The Reserve Bank has strict financial data norms, including imposing data localization requirements, restrictions on card data storage by merchants, and payment aggregators. But CERT-In has been ineffective in tackling data breaches, and cybersecurity activists have taken the body to court.
Yet, when it came to an international entity like MasterCard, which did not comply with the rules of storing data locally, the Reserve Bank banned the company from onboarding Indian users from July 22, 2021.
Fintech start-up MobiKwik and food service company Domino’s India’s data breaches exposed the financial transaction data of millions of Indian citizens. Yet, no action has been initiated against these entities until now.
“In the case of data breaches of e-commerce companies or payment wallets, which store card details, the most the Reserve Bank can do is direct these entities to store financial details in encrypted form,” said Agashe.
Is decentralization the answer?
While the Reserve Bank has sounded warnings regarding big tech firms, it also has a hands-off approach to cryptocurrency trading.
It went to the extent of banning cryptocurrency trading in 2018. It only rescinded that order after the Internet and Mobile Association of India objected to the ban and challenged it in court. Since March 2020, cryptocurrency trading has resumed, and trading volumes have soared.
Vijay believes the only way to combat concerns around big tech companies is by adapting a decentralized philosophy.
“Amazon, Google, or Facebook have a centralized system of working,” Vijay said.

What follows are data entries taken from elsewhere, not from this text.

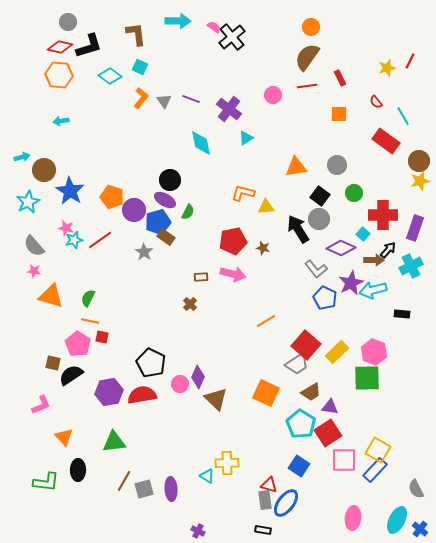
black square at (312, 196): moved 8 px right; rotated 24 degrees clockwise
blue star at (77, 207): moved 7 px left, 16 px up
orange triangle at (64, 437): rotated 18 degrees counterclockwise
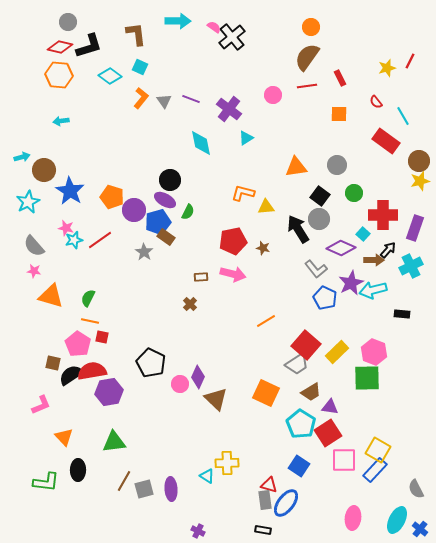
red semicircle at (142, 395): moved 50 px left, 24 px up
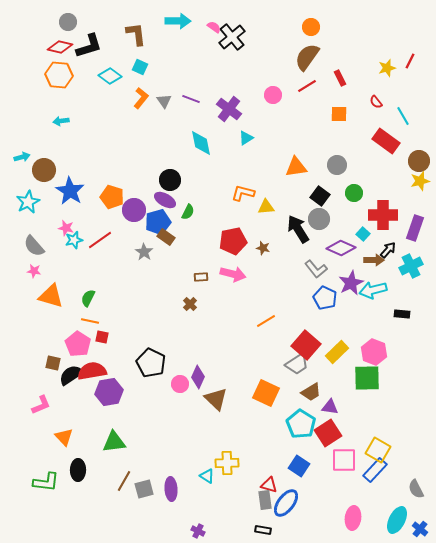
red line at (307, 86): rotated 24 degrees counterclockwise
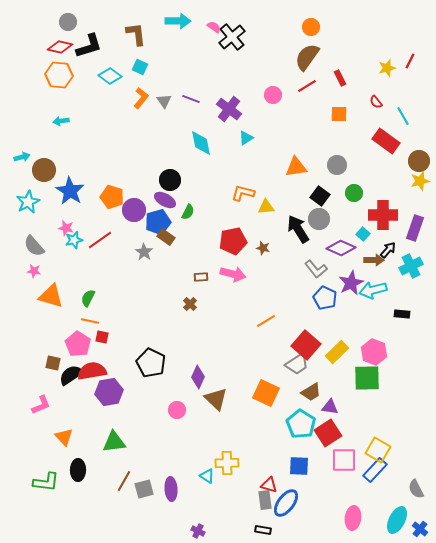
pink circle at (180, 384): moved 3 px left, 26 px down
blue square at (299, 466): rotated 30 degrees counterclockwise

“It is tough for a small player to come up with a product that competes with them. More than the ‘too-big-to-fail’, the larger concern seems to be ‘too-big-to-fight’. As an entrepreneur, you cannot fight against big tech. Venture capitalists don’t touch startups that compete against the big tech companies as they are potential acquisition targets.”
Vijay said the Reserve Bank should not fight cryptocurrency adoption and view it as a threat to the Indian National Rupee (INR).

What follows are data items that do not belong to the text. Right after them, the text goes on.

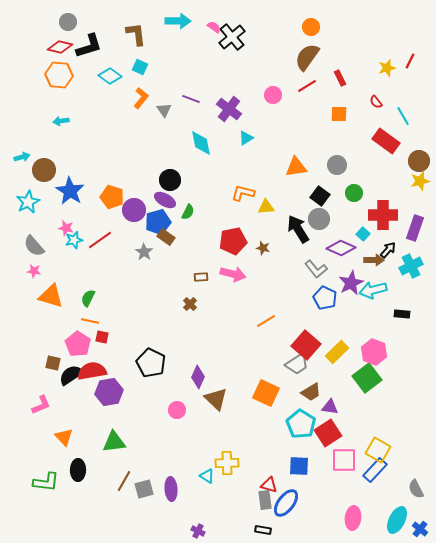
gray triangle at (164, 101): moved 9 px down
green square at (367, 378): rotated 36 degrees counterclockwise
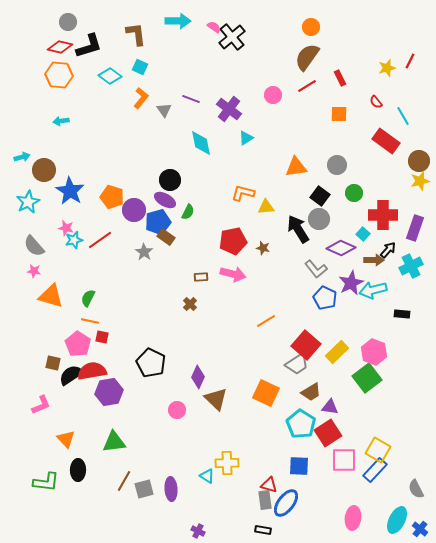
orange triangle at (64, 437): moved 2 px right, 2 px down
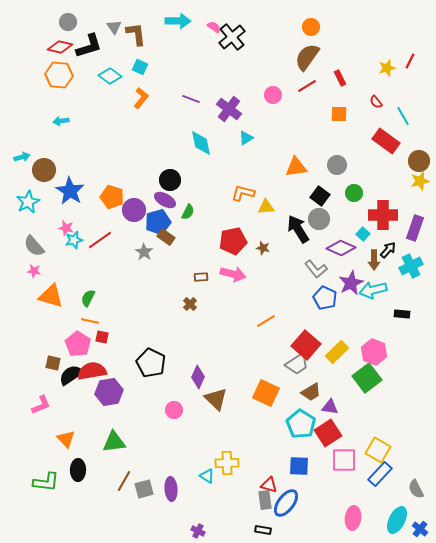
gray triangle at (164, 110): moved 50 px left, 83 px up
brown arrow at (374, 260): rotated 90 degrees clockwise
pink circle at (177, 410): moved 3 px left
blue rectangle at (375, 470): moved 5 px right, 4 px down
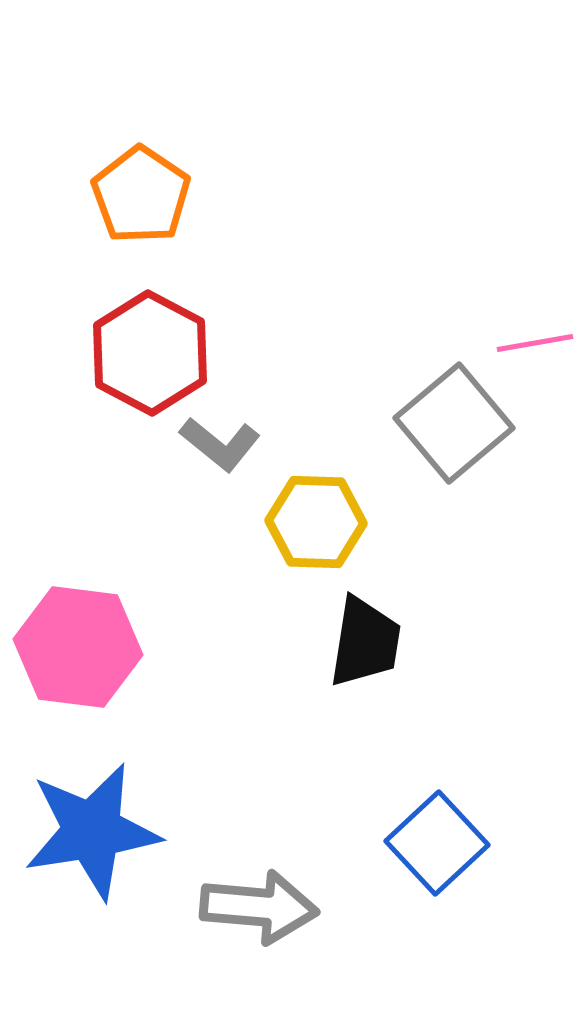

The current financial networks have been force-fitted to existing internet infrastructure, whereas decentralized networks have the architecture to allow micropayments even in Paise (100 Paise = 1 INR, or $0.013), according to Vijay.
The regulations expected for big tech firms offering financial services could lead to threat perceptions in how they operate.
“These Reserve Bank measures should not be seen as threats by big tech companies. It’s the opposite of that. A lot of people may think it’s adding friction. But remember, India was one of the few countries to mandate entering a PIN for every debit and credit card transaction — now that’s a global trend, and it also builds in user safety,” said Agashe.
He believes more regulation will result in more security, which would drive more customers to use the products offered by these big tech companies.
Regidi believes that if there are issues, then there is the option of challenging them before the courts on grounds like unreasonableness, disproportionality, etc.
“It should be noted, however, that the courts have previously shown reluctance in interfering with Reserve Bank’s authority beyond a point.”